All this would come as New York City’s most vital public service is in a state of crisis. For the past quarter-century, the state has failed to adequately invest in the subway system, culminating in today’s catastrophe: endless train delays, overcrowding, and the public’s loss of faith in the subway system’s capacity to take people to and from work quickly and reliably.

There is a plan to modernize the subway, but the funds to implement it — an estimated $30 billion over a decade — do not exist in any budget or financial plan. Legalizing cannabis and dedicating the revenue to the mass transit system is the best way to assure the future of New York City and the surrounding region. The subways and commuter rail lines serve all New Yorkers, of all ages, ethnic and racial groups, and income levels. Even the hedge fund managers and cosmetic surgeons who don’t ride the subways depend on the people who do.

Now that New York University’s Rudin Center for Transportation has taken the lead in advocating for legalizing cannabis and dedicating the taxes to mass transit, just about every politician is arguing to spread the buckshot, rather than concentrate the funds on the one public service that operates 24 hours a day, 7 days a week, and that is the lifeline of New York City — which is itself the economic engine of the entire state.

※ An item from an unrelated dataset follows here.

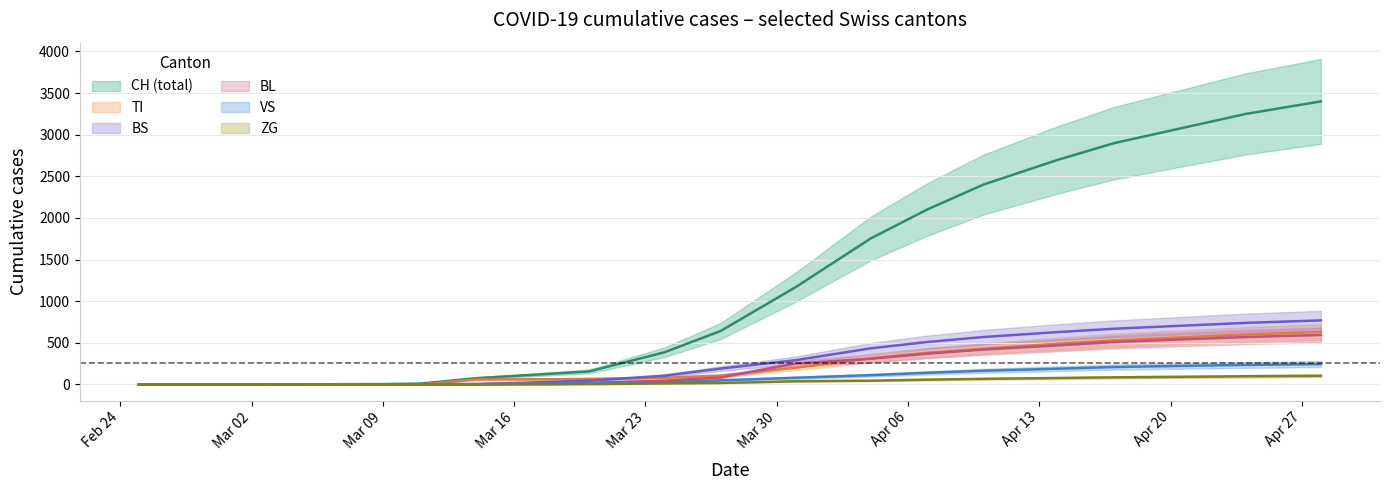

Is it true that ZG equals 70 at 19?

False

By legalizing and taxing cannabis, New York would have a new revenue source that could be dedicated to transportation, that would not divert funds from other essential public services, and that would grow in future years and decades, as cannabis becomes more fully accepted and utilized.

No other public service is directly used by more than 5.6 million people a day, allowing them to get to work, to school, and to cultural venues without owning a car. Without the new taxes from legalizing weed, the entire subway system may indeed go up in smoke.


Mitchell L. Moss is the director of NYU’s Rudin Center for Transportation and a professor of urban policy and planning at NYU’s Wagner School. Kelsey B. McGuinness and Rachel G. Wise are research scientists at the NYU Rudin Center for Transportation.